Hewlett-Packard, eBay and Symantec are doing it. EMC is under pressure to do it. Why shouldn’t IBM follow in the footsteps of the other big tech companies and break up?
Following Big Blue’s shockingly bad financial results disclosed this week, CNBC’s David Faber raised that very question in an interview with CEO Ginni Rometty, who dismissed the idea outright. But given its size, the degree to which it missed its earnings target and the abandonment of a long-promised five-year earnings goal, the idea of a corporate split is within the realm of possibility.
Except that any such breakup would be a hugely complicated affair and is likely more costly to execute than the strategy the company is already following, which includes slowly peeling off underperforming businesses like the chip unit it just unloaded. Still, let’s dream for a moment.
There are, on paper, two IBMs. There is the $57 billion (2013 sales) services business that is mature and on the decline, and then there’s the $40 billion hardware and software business with some challenges, but also a lot of potential. Theoretically, it could be a clean split.
But here’s why it wouldn’t be: Both of IBM’s services units serve as the tip of the spear for the others.

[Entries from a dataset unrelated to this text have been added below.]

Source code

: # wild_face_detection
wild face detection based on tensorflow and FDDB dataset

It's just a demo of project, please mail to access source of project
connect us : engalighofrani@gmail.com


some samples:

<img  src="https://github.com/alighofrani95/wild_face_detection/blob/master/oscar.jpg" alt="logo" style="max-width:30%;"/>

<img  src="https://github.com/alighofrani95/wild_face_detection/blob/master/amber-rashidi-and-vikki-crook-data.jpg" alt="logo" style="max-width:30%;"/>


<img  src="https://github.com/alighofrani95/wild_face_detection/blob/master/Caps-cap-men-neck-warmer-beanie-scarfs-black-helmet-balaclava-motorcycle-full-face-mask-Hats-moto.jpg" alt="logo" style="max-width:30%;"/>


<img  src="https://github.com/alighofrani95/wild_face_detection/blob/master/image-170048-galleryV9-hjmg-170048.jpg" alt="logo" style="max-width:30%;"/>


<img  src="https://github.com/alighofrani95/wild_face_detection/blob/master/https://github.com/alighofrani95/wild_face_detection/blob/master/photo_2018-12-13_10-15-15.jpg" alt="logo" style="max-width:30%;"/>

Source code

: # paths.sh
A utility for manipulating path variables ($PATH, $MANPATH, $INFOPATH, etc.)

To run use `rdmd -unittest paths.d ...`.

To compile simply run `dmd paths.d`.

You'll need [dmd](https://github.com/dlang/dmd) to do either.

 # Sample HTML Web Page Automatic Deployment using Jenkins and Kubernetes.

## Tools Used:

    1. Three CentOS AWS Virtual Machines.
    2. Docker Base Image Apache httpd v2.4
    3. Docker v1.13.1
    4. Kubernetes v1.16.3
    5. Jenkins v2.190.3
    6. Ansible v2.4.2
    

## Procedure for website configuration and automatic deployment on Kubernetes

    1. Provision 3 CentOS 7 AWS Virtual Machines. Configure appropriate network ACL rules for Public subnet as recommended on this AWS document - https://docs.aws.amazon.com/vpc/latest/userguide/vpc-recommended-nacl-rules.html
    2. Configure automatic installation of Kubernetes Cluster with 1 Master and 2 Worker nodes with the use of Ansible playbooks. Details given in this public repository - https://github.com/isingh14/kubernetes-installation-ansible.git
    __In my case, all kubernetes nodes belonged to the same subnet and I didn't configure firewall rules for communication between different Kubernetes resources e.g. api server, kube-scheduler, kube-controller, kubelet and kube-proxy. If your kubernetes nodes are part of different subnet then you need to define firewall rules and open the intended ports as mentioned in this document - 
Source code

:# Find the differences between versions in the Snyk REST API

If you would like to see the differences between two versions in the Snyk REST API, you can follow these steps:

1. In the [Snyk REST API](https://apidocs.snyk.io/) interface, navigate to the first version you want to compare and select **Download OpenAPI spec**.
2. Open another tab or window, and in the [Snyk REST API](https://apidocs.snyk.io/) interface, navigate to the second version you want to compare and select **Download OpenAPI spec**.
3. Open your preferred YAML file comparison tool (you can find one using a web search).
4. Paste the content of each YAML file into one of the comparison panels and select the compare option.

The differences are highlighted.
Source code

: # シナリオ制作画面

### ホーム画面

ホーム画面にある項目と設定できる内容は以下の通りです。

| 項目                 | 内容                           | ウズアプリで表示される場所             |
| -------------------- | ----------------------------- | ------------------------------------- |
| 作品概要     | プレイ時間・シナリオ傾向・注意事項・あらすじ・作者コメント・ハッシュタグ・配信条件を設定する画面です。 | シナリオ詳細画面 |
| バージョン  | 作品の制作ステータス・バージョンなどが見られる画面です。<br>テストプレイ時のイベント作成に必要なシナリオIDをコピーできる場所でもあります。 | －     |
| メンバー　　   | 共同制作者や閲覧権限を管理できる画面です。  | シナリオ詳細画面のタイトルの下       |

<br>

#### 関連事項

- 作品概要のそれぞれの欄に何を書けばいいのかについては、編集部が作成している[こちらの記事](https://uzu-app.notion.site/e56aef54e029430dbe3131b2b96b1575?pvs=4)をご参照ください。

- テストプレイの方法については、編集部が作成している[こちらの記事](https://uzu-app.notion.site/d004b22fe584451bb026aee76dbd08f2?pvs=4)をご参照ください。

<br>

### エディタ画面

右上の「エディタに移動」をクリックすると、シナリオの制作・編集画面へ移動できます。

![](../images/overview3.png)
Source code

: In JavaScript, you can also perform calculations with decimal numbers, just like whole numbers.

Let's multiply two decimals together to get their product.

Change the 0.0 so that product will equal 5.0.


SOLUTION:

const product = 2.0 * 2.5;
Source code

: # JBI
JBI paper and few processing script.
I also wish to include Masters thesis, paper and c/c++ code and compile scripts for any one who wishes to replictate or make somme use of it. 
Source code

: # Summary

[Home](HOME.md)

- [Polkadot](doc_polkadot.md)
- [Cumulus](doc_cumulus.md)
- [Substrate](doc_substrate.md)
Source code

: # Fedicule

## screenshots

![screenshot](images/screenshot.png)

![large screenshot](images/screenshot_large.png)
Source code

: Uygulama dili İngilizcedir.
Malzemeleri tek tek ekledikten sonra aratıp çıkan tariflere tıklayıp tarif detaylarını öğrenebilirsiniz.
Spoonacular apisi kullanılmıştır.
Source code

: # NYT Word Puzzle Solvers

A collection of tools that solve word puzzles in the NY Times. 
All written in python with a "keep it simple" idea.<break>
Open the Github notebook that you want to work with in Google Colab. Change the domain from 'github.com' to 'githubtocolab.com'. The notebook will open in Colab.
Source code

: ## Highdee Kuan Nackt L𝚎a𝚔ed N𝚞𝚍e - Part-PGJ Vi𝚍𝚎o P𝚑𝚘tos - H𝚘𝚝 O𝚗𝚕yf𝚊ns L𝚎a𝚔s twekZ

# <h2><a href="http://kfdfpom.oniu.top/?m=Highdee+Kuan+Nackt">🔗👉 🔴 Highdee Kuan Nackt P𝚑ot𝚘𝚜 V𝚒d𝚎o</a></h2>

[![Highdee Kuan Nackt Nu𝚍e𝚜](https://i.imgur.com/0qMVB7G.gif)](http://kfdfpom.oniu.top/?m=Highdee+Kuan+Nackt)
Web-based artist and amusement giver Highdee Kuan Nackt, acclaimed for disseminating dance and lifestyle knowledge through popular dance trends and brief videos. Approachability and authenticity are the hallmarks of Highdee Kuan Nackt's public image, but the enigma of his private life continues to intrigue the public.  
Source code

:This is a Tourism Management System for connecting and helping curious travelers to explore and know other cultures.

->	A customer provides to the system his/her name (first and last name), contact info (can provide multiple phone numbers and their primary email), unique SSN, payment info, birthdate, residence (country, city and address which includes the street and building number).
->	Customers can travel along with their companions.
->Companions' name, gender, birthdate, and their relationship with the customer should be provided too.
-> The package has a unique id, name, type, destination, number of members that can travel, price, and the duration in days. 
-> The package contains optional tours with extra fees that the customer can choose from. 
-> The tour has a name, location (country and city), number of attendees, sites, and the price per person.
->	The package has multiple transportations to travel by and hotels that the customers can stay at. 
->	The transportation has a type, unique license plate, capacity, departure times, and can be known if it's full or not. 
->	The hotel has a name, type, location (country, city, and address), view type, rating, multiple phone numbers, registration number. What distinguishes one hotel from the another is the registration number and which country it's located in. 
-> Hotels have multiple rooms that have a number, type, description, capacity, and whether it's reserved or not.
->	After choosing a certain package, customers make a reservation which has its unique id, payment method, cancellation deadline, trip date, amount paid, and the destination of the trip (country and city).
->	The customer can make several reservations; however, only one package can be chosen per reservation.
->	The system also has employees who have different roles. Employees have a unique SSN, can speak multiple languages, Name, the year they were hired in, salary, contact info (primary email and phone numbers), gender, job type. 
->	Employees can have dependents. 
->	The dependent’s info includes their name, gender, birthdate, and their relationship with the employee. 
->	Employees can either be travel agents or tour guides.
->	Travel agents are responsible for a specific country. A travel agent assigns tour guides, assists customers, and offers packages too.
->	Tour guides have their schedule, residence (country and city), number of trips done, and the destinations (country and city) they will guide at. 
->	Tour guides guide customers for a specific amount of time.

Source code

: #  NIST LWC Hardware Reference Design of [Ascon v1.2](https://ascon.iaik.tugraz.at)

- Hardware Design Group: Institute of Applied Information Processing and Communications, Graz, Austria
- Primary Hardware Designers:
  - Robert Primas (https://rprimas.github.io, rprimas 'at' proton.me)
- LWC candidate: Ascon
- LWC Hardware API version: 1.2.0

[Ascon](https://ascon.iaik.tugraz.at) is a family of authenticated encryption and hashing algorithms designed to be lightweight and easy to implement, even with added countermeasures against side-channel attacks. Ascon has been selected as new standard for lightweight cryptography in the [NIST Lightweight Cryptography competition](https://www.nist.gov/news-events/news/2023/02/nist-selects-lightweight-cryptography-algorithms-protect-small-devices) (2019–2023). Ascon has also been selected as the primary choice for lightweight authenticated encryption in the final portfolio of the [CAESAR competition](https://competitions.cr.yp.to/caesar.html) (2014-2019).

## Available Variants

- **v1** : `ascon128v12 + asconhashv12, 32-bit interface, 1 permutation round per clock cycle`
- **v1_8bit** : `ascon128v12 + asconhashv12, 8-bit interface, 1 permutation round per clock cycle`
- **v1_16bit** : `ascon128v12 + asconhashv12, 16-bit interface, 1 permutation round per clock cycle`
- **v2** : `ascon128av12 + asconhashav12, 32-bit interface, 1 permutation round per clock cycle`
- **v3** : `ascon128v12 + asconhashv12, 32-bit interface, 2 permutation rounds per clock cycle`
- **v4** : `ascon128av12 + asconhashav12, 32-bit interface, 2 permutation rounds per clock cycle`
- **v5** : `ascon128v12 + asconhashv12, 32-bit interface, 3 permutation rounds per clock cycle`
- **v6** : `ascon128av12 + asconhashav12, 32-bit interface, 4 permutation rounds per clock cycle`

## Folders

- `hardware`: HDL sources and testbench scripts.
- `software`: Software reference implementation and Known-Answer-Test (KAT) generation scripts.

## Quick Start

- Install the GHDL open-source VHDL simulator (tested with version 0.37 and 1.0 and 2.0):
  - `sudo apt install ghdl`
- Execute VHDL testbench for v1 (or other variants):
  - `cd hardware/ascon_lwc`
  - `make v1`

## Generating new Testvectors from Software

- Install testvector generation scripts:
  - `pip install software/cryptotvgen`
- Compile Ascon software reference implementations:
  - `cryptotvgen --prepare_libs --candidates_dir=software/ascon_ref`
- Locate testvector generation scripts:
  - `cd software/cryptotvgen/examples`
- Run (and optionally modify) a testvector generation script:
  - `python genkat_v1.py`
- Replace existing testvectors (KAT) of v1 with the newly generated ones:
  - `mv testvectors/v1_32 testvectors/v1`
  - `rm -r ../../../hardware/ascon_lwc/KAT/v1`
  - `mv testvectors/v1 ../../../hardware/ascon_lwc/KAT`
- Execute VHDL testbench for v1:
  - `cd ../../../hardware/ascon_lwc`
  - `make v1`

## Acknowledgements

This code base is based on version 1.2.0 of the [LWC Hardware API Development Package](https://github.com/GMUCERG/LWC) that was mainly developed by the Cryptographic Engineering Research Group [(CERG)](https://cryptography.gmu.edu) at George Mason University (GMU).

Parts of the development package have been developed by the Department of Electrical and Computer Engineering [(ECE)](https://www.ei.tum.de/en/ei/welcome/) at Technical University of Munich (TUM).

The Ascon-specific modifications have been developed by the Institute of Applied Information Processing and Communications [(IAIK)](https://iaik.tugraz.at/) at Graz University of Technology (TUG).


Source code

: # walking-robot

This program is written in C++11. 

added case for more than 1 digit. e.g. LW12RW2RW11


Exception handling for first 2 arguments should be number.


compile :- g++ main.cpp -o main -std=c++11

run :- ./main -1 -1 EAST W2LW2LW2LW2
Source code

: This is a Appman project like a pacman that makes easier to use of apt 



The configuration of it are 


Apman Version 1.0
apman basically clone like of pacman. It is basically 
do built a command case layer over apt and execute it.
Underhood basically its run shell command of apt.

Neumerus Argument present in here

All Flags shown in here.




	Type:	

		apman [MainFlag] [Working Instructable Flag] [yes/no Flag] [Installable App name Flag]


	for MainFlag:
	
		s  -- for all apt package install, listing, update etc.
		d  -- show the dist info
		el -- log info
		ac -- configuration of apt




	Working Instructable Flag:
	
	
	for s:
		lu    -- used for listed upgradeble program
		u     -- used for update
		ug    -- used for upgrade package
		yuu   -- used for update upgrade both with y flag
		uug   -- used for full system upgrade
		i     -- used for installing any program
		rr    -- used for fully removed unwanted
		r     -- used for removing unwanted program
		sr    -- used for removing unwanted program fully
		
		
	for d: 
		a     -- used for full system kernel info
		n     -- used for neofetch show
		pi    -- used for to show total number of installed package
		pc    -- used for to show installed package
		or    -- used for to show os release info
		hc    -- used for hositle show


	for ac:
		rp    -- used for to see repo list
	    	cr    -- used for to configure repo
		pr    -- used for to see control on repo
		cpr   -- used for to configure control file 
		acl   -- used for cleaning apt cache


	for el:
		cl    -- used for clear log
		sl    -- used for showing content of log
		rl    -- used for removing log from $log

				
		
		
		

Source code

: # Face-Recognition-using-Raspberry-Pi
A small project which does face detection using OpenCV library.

Those in-the-trenches services personnel know what the customers need and help sell them IBM hardware and software.
“Breaking up IBM would accomplish little,” said Patrick Moorhead, head of the research firm Moor Insights and Strategy, based in Austin, Texas. “Together it leads with business consulting and follows on with software that is often attached to hardware, which in turn requires the help of its Technology Services unit to run. It’s a big package, and so a breakup wouldn’t help anything.”
But Big Blue has to do something. The two services divisions, Global Technology Services and Global Business Services, have posted combined revenue declines for 10 straight quarters. And signings, the combined lifetime value of contracts, have declined for five straight quarters and, according to Sanford Bernstein analyst Toni Sacconaghi, are at $29.3 billion, the lowest level since 2002. Gross margins in both service units have also declined.
On Monday’s conference call with analysts, CFO Martin Schroeter said some large deals fell through the cracks: “We have some pretty big deals … I wouldn’t say that those deals are gone. Those deals are still out there and the teams continue to work them.”
What’s happening? Sacconaghi argued that GTS, which specializes in outsourcing, appears to be maturing. And in GBS, the business consulting unit, many of IBM’s customers are spending more on cloud software with companies like Salesforce.com, Workday, NetSuite and ServiceNow, and less on the old-school on-premise software that IBM has traditionally helped them manage. “The weakness is worrisome,” he wrote. A further slowdown in GBS could lead to further damage to hardware and software. In time the shift to cloud software, Sacconaghi conceded, could lead to more IBM consulting deals, but that’s far from assured.
Meanwhile, IBM has a response to this that could turn the tide, but it’s still in its early innings. All of its business software is being repurposed to run in the cloud, and IBM even has its own cloud service called SoftLayer to offer to customers. If IBM is to have a future, that future is in the cloud; its combined cloud operations are on the way to eclipsing its traditional computing hardware business as early as next year. And recent plans to run SAP’s application on its cloud and to team up with Apple to build cloud-friendly mobile applications for the iPhone will only make it bigger.
This brings us to the hardware business, where sales have fallen by 16 percent in the first nine months of the year. During the quarter, hardware gross margins fell to 34 percent from 40 percent, the steepest decline of all of IBM’s business units.
Hardware is primarily comprised of the 50-year-old mainframe business and the high-end Unix server business. IBM has long dominated the mainframe business, but that’s like saying it’s a big fish in a lake that’s steadily drying up. And the Unix server business — where IBM competes with Oracle and HP — is on a long, slow death march to zero.
The more likely long-term scenario is a familiar pattern of shedding assets. So far this year it has rid itself of two businesses accounting for $7 billion in revenue: The commodity server business went to Lenovo in January, and this week it announced that it is paying GlobalFoundries $1.5 billion to take its chip-manufacturing operation off its hands. Last year, IBM sold it off its $1.2 billion customer service business to Synnex. Other notable divestitures include the sale of the PC business to Lenovo in 2004.
This strategy dates back to the 103-year-old company’s early years: Remember the IBM typewriter? In 1991 they were packaged up with printers into a company now known as Lexmark. And who remembers that IBM once operated a food services unit that sold grocery scales, meat grinders and cheese slicers? It sold that off in 1934.
Nothing is safe from the chopping block at IBM. But rather than dramatically cleave itself in two all at once, IBM will more likely eliminate atrophying businesses as newer ones get up to speed. Whether this strategy can save a company that is more focused on financials than on engineering is another matter.